**TEXT SHOWN**
· · ·

[Beowulf] ECC Memory and Job Failures

Thu Apr 23 15:35:37 PDT 2009

On Thu, Apr 23, 2009 at 04:45:08PM +0100, Huw Lynes wrote:
> 
> Thought this might be of interest to others:
> 
> http://blog.revolution-computing.com/2009/04/blame-it-on-cosmic-rays.html
> 
> Apparently someone ran a large cluster job with both ECC and none-ECC
> RAM. They consistently got the wrong answer when foregoing ECC.
> 
> I'd love to see the original data.

Not unexpected and yes, ....data please.

What if disabling ECC changes the data path timing and
uncovers a hardware race condition that is unrelated
to cosmic ray bit flipping.  Test with stream benchmarks 
etc....  bit error rates should track to altitude. 

While cosmic ray bit flipping is real it is only one data integrity
issue to cope with in system design.

Does disabling ECC enable some other form of error detection
like parity or is the RAM running bare.   Does the ECC hardware
log errors even in disabled mode (it might).  In some cases 
disabling ECC causes the RAM to be accessed faster... causing more
heat causing timing changes...

· · ·

**REQUIRED WORK**
a - Answer these questions from the ECC memory post above:
(i) What result did the cluster job consistently get when run without ECC?
(ii) What should bit error rates track to, according to the reply?
(iii) What can happen to the RAM, in some cases, when ECC is disabled?
b - Pick up the ECC memory post above right after its final sentence and extend it.

**EXTRACTED RECORDS**
· · ·

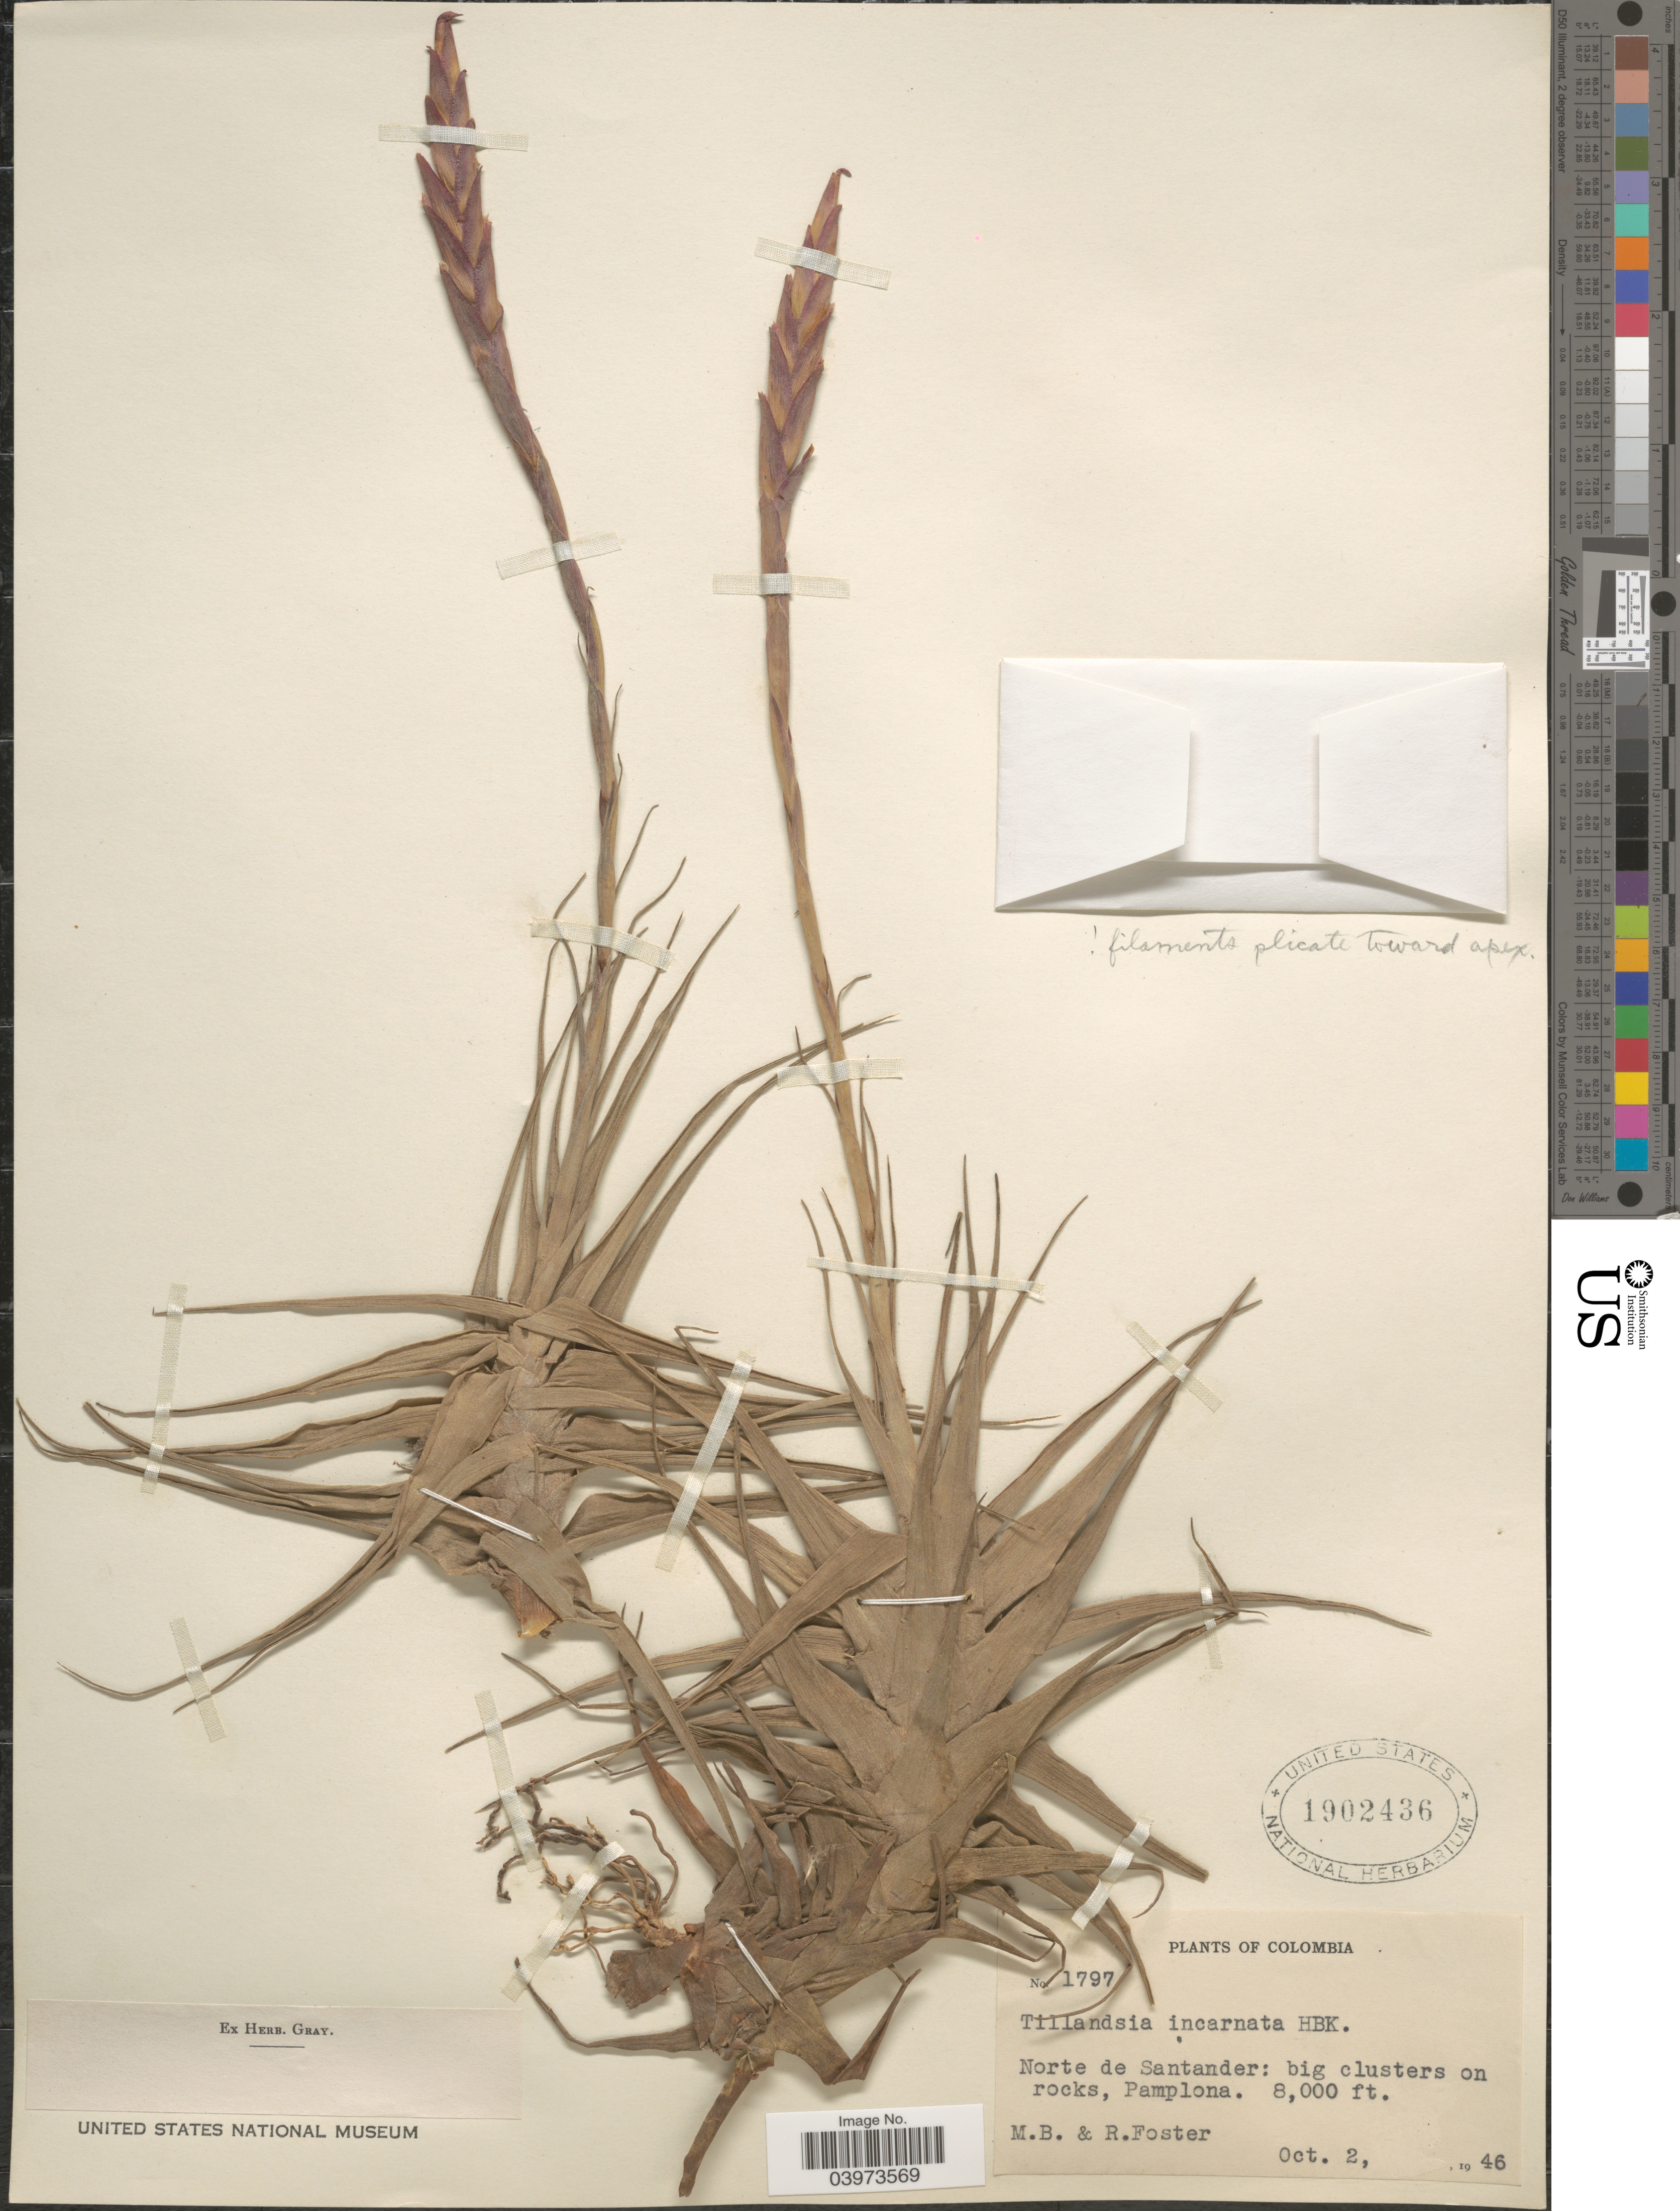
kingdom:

· · ·

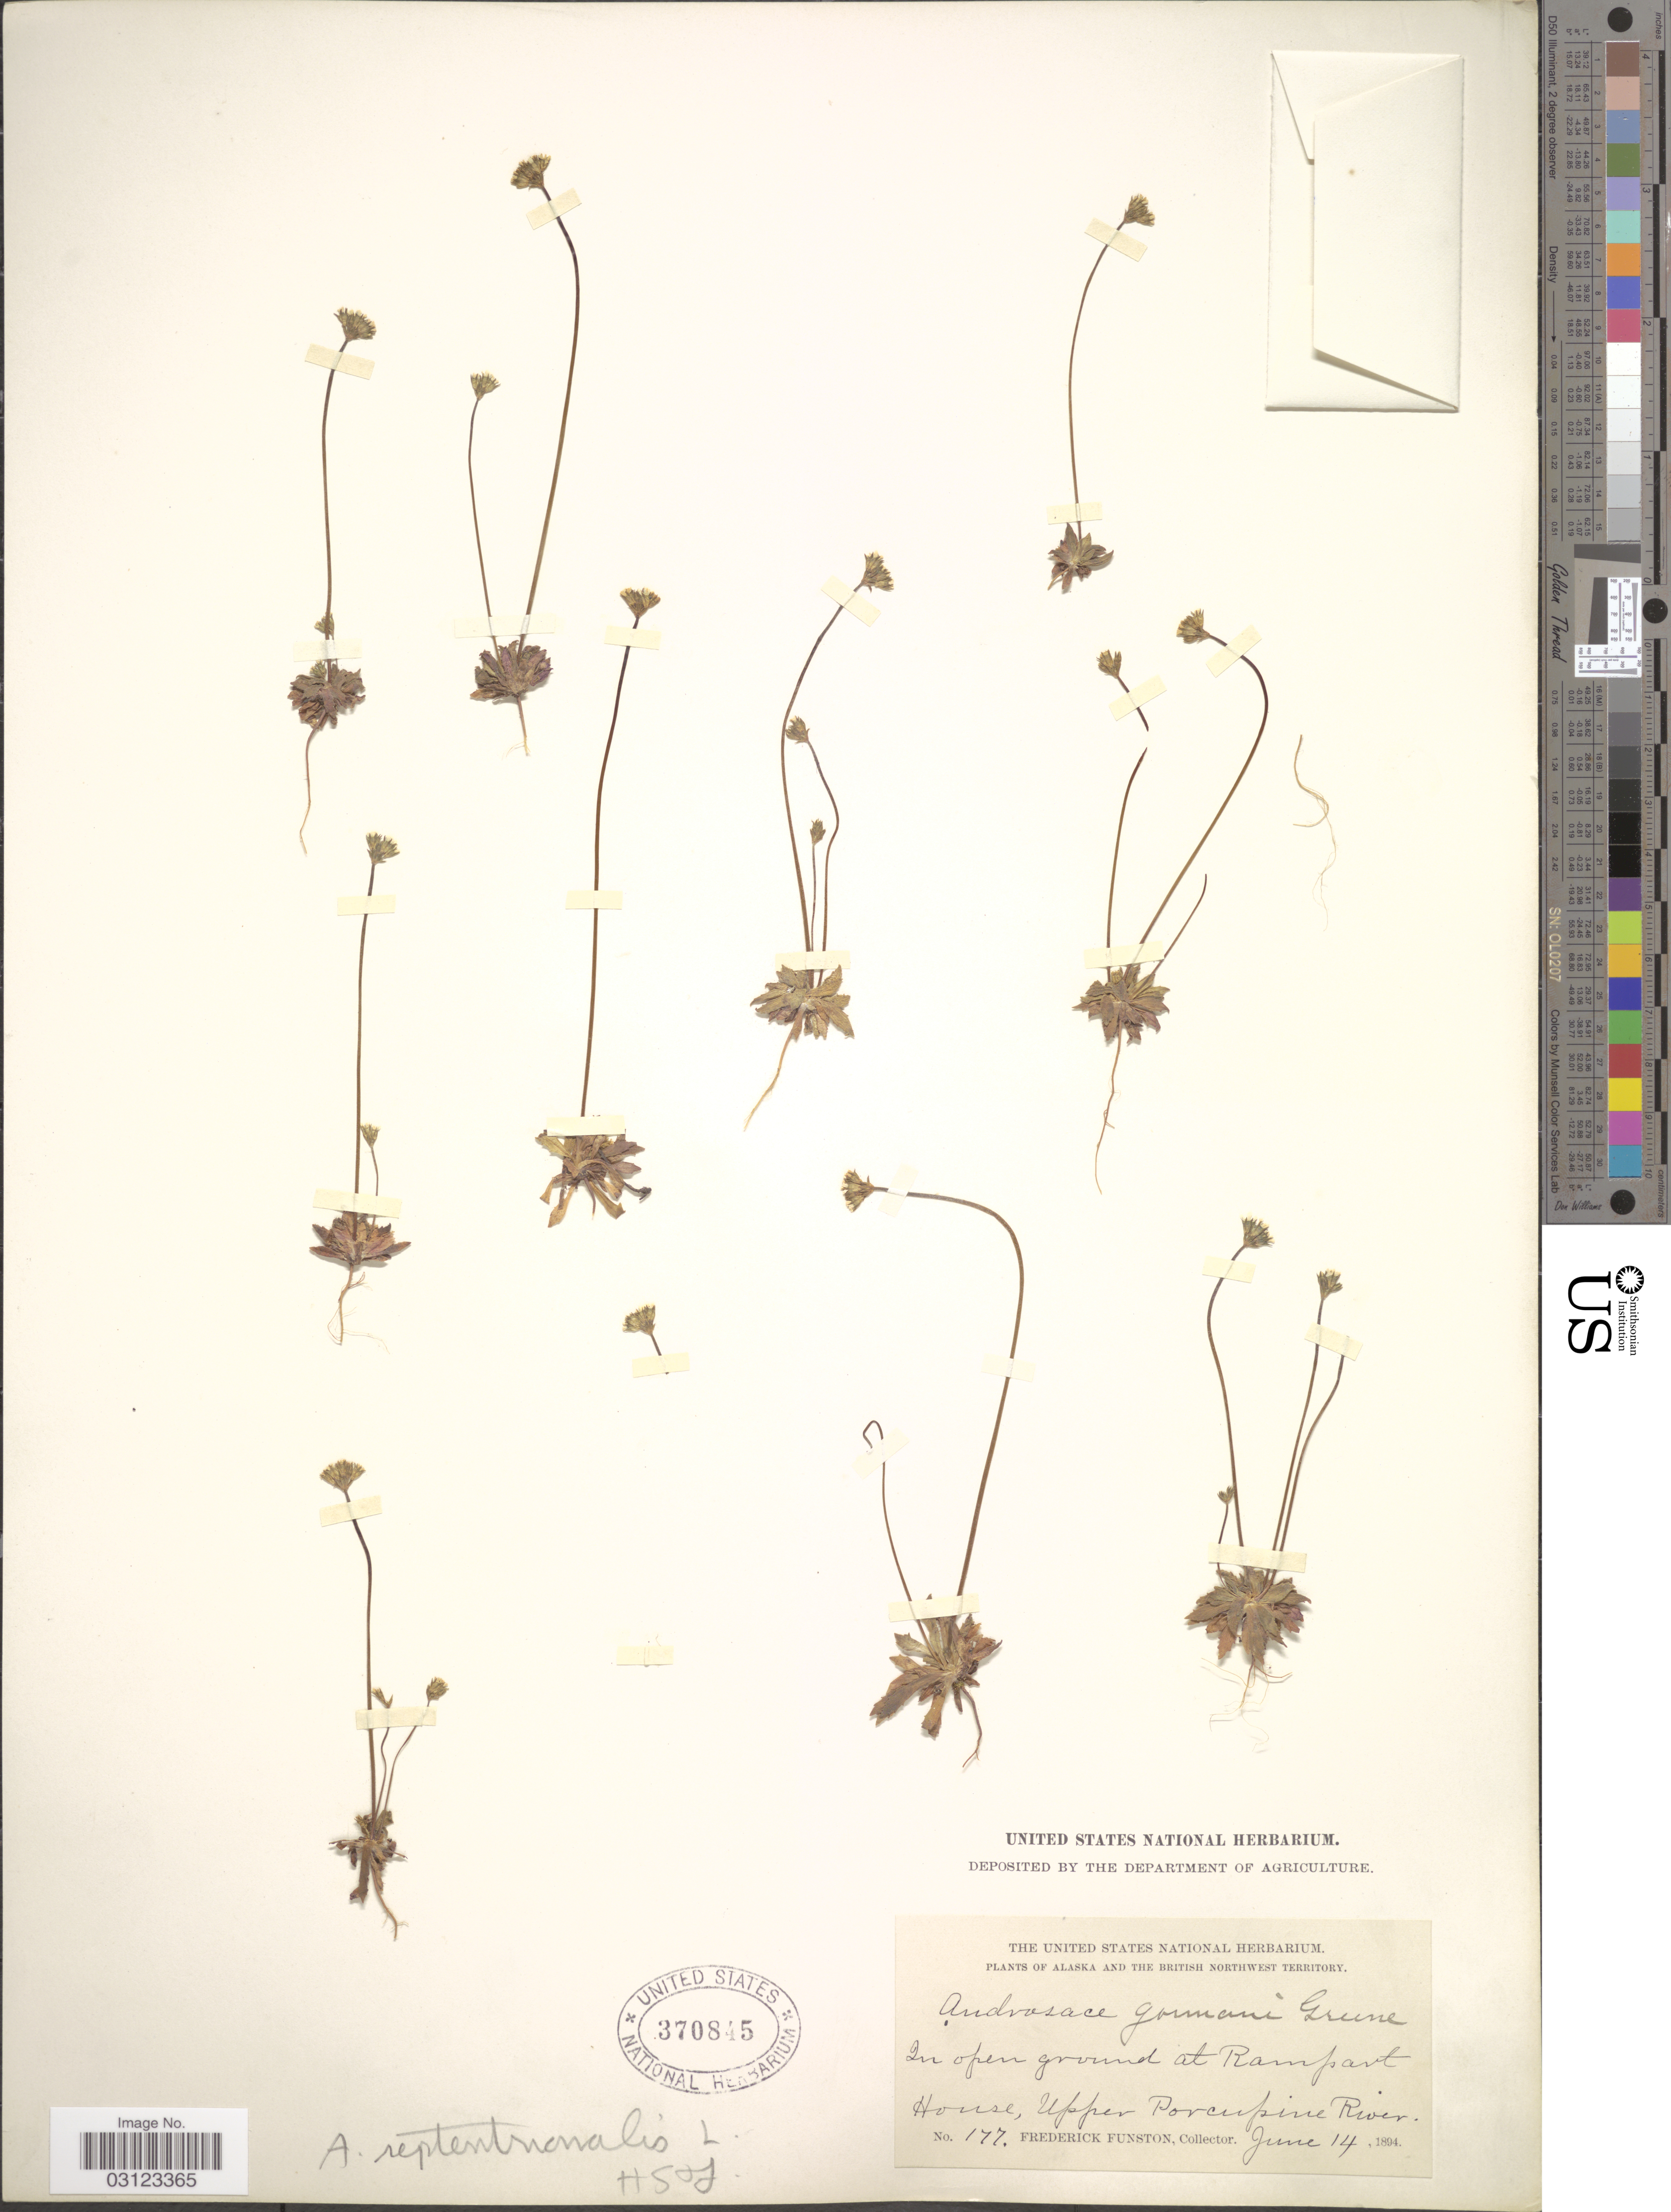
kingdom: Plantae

· · ·

**EXPECTED RESULTS**
a -
(i) It consistently got the wrong answer.
(ii) Bit error rates should track to altitude.
(iii) The RAM can be accessed faster, causing more heat and timing changes.

b -
Years ago SGI ran into this when the cache line coherency model changed
on one desktop box.   While today's RAM technology is very different it
is interesting to note that then a parity error might be expected once
in about 22 days on a 96MB RAM system on those old boxes (as best I
can recall).  The memory design made it very easy to count the errors
and very hard to not count them.  The last part is important btw.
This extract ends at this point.